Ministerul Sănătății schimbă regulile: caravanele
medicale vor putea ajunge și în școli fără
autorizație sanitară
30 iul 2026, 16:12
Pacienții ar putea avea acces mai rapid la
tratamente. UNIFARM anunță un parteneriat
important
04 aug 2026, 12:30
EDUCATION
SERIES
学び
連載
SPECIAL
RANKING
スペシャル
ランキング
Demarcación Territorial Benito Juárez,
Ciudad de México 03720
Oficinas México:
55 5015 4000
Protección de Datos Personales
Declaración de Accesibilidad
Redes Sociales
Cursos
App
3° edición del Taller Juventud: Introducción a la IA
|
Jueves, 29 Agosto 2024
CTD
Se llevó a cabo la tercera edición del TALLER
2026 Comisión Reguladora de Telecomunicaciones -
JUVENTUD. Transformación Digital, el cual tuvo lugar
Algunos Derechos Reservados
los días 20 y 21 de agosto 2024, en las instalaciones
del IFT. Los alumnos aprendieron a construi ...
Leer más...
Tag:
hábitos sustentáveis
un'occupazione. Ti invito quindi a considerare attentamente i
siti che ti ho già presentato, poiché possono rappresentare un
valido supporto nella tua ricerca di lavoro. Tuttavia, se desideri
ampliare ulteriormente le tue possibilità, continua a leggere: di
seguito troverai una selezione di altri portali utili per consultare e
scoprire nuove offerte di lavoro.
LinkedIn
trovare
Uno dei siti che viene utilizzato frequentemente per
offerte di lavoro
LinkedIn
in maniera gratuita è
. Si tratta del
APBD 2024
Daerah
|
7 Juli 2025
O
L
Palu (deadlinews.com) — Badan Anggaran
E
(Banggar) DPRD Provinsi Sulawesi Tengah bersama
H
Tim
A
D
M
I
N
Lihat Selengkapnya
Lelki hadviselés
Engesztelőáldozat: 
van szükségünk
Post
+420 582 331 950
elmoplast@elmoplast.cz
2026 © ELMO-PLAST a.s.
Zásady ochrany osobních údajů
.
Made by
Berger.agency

* * *

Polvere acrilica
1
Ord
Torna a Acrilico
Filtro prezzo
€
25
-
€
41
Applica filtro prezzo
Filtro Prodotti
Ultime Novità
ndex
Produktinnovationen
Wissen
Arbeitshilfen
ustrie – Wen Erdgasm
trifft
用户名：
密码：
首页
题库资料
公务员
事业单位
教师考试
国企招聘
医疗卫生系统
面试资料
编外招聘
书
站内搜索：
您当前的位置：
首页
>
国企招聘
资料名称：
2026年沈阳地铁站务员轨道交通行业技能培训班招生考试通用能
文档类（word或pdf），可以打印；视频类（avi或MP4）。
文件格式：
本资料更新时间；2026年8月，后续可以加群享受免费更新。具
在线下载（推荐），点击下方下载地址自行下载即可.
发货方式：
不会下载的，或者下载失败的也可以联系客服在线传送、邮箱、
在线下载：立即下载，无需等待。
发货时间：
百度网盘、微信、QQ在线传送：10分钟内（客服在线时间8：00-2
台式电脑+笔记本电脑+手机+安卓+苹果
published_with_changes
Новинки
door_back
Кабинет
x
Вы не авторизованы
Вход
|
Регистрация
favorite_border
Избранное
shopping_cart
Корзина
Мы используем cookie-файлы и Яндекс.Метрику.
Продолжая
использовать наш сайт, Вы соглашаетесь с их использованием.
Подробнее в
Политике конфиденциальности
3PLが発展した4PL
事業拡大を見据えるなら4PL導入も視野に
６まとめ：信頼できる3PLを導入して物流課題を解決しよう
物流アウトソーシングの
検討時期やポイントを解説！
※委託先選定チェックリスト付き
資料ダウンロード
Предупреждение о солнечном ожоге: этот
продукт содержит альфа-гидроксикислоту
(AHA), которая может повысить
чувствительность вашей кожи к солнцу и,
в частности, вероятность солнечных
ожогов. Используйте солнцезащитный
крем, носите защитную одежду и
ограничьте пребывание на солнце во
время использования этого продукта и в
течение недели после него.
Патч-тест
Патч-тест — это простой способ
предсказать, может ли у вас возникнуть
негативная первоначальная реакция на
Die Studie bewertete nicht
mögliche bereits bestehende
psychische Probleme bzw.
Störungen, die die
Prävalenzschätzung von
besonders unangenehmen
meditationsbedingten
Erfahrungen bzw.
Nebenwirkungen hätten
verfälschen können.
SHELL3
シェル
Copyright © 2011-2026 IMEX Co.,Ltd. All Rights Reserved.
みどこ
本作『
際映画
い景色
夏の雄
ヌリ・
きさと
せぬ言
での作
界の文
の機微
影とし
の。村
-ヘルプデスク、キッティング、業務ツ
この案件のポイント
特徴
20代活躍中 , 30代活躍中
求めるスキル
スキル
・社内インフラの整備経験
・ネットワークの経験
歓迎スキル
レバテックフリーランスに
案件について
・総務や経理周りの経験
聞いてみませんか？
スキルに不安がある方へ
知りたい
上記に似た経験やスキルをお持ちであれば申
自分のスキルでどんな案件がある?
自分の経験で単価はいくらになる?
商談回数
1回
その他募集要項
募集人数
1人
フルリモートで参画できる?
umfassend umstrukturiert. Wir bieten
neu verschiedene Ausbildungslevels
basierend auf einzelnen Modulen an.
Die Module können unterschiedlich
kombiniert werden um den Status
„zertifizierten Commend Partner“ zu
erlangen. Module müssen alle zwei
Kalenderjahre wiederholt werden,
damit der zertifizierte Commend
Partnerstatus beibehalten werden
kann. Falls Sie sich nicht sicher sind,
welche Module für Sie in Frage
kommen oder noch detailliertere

==

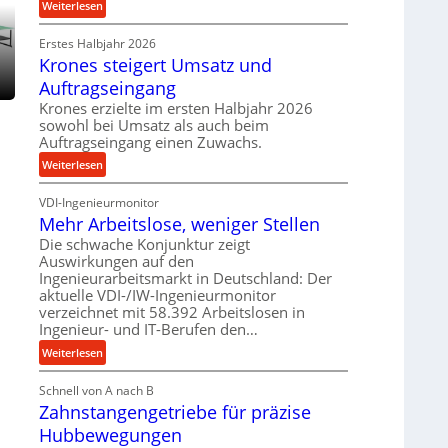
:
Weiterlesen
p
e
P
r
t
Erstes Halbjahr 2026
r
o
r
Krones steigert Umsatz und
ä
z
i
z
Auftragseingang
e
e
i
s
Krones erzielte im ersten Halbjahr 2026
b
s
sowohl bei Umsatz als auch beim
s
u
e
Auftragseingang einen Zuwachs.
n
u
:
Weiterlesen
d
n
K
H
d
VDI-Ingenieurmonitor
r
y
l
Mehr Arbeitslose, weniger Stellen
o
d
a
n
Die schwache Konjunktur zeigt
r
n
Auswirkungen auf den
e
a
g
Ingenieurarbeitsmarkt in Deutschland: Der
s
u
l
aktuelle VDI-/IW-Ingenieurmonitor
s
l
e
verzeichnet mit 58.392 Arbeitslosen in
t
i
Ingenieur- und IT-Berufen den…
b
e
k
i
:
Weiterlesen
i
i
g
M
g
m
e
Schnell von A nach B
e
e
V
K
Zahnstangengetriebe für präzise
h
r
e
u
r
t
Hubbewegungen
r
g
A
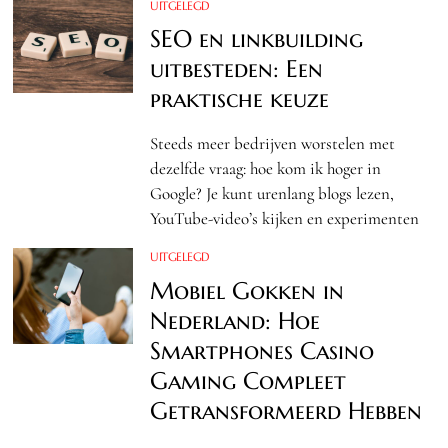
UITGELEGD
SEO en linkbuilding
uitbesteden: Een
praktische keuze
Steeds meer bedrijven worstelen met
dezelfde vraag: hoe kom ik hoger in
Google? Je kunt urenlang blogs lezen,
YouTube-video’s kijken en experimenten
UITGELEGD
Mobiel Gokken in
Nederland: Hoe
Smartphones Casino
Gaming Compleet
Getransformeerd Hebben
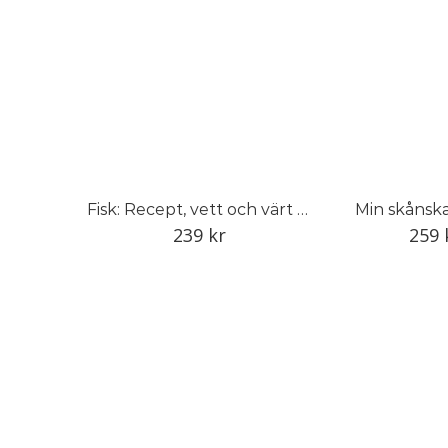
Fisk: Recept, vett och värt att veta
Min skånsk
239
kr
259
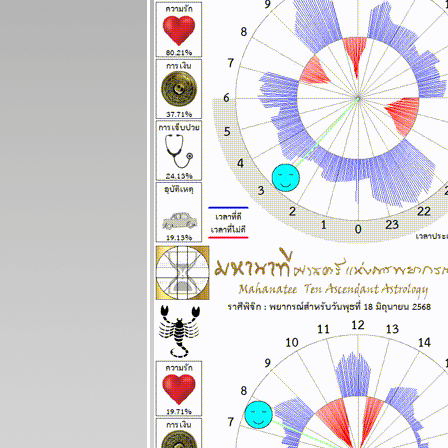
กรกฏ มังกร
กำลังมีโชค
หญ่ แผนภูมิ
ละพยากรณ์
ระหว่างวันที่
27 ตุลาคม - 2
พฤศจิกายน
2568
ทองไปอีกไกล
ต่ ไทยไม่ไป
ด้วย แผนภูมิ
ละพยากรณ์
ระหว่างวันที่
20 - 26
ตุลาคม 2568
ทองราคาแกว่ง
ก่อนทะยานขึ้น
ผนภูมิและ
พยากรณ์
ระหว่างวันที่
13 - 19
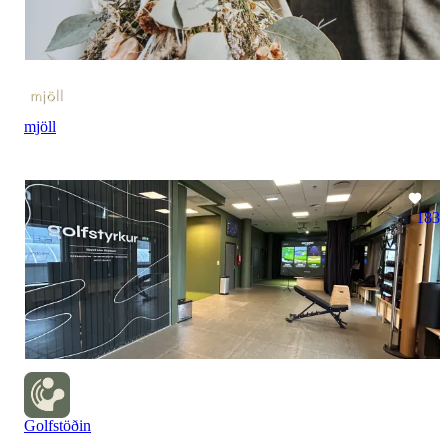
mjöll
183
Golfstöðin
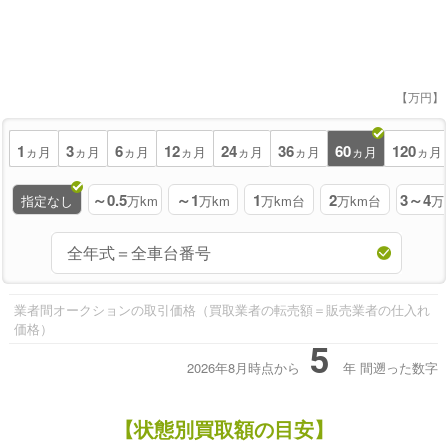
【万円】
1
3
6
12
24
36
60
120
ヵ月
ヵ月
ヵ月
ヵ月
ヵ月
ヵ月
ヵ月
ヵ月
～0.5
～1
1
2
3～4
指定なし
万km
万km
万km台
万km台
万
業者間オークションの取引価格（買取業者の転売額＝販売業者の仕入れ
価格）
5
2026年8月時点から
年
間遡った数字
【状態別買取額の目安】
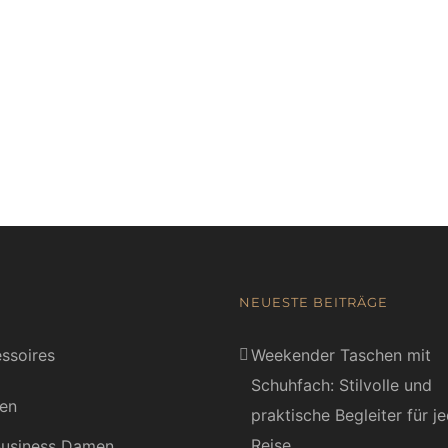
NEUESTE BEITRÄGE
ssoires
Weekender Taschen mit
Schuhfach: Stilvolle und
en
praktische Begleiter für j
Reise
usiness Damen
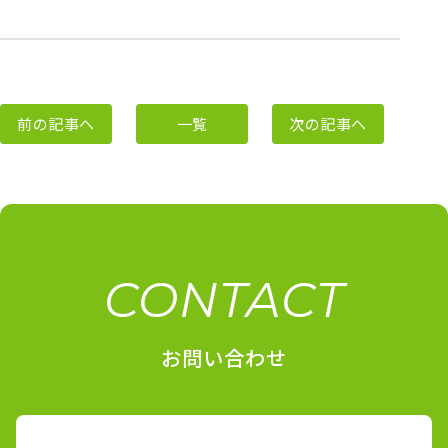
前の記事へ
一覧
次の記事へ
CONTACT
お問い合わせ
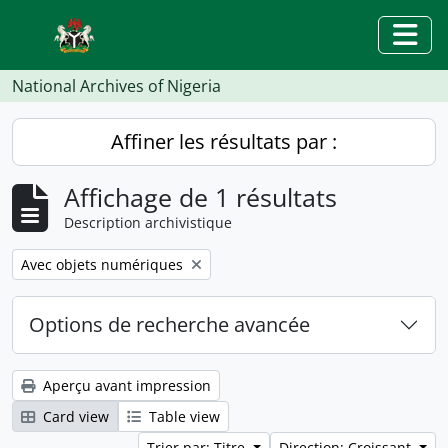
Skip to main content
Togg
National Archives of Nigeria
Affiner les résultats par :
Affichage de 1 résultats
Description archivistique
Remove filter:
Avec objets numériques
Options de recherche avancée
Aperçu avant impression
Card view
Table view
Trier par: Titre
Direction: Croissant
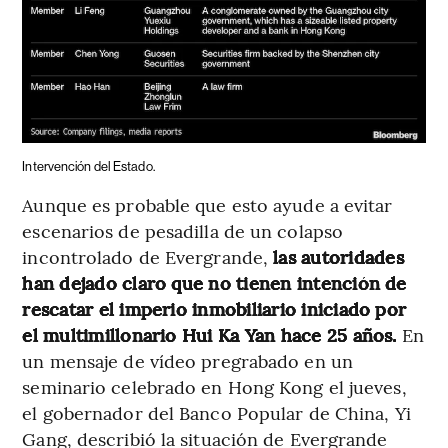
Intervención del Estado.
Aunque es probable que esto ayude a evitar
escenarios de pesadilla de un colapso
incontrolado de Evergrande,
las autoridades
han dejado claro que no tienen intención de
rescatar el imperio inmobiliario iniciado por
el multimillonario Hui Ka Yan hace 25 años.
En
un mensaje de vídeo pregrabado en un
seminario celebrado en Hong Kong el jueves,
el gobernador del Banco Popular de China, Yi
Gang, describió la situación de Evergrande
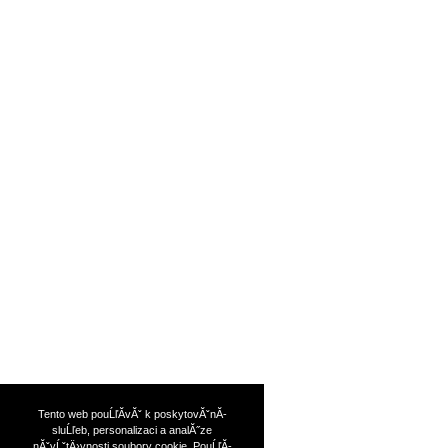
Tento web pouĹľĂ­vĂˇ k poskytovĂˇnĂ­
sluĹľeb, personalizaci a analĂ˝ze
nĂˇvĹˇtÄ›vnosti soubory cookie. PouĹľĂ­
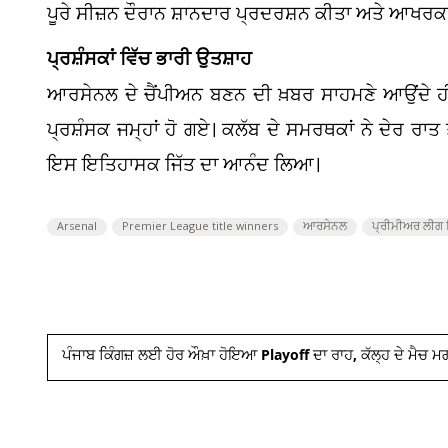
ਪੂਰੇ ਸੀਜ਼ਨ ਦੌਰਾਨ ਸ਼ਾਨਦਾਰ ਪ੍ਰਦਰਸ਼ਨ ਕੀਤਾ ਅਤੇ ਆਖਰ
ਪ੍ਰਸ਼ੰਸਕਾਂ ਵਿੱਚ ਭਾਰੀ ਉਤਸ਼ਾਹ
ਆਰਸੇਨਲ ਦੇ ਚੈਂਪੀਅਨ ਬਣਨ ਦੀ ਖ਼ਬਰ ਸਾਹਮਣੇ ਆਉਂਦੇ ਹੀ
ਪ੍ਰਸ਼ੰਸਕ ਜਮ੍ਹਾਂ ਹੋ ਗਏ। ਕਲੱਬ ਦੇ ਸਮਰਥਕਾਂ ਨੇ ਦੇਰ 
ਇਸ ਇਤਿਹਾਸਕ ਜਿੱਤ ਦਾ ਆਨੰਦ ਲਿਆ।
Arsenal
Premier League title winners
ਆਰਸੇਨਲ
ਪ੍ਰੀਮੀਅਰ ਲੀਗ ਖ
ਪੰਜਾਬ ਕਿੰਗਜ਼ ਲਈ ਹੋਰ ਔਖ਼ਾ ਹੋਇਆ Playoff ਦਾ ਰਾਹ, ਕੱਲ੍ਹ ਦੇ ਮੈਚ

[EXERCISE AIM] From the material above, set down exactly the lines starting at the one with "フルリモートで参画できる?" and ending at the one with "kommen oder noch detailliertere", end lines included.

[RESULT OF THIS EXERCISE]
フルリモートで参画できる?
umfassend umstrukturiert. Wir bieten
neu verschiedene Ausbildungslevels
basierend auf einzelnen Modulen an.
Die Module können unterschiedlich
kombiniert werden um den Status
„zertifizierten Commend Partner“ zu
erlangen. Module müssen alle zwei
Kalenderjahre wiederholt werden,
damit der zertifizierte Commend
Partnerstatus beibehalten werden
kann. Falls Sie sich nicht sicher sind,
welche Module für Sie in Frage
kommen oder noch detailliertere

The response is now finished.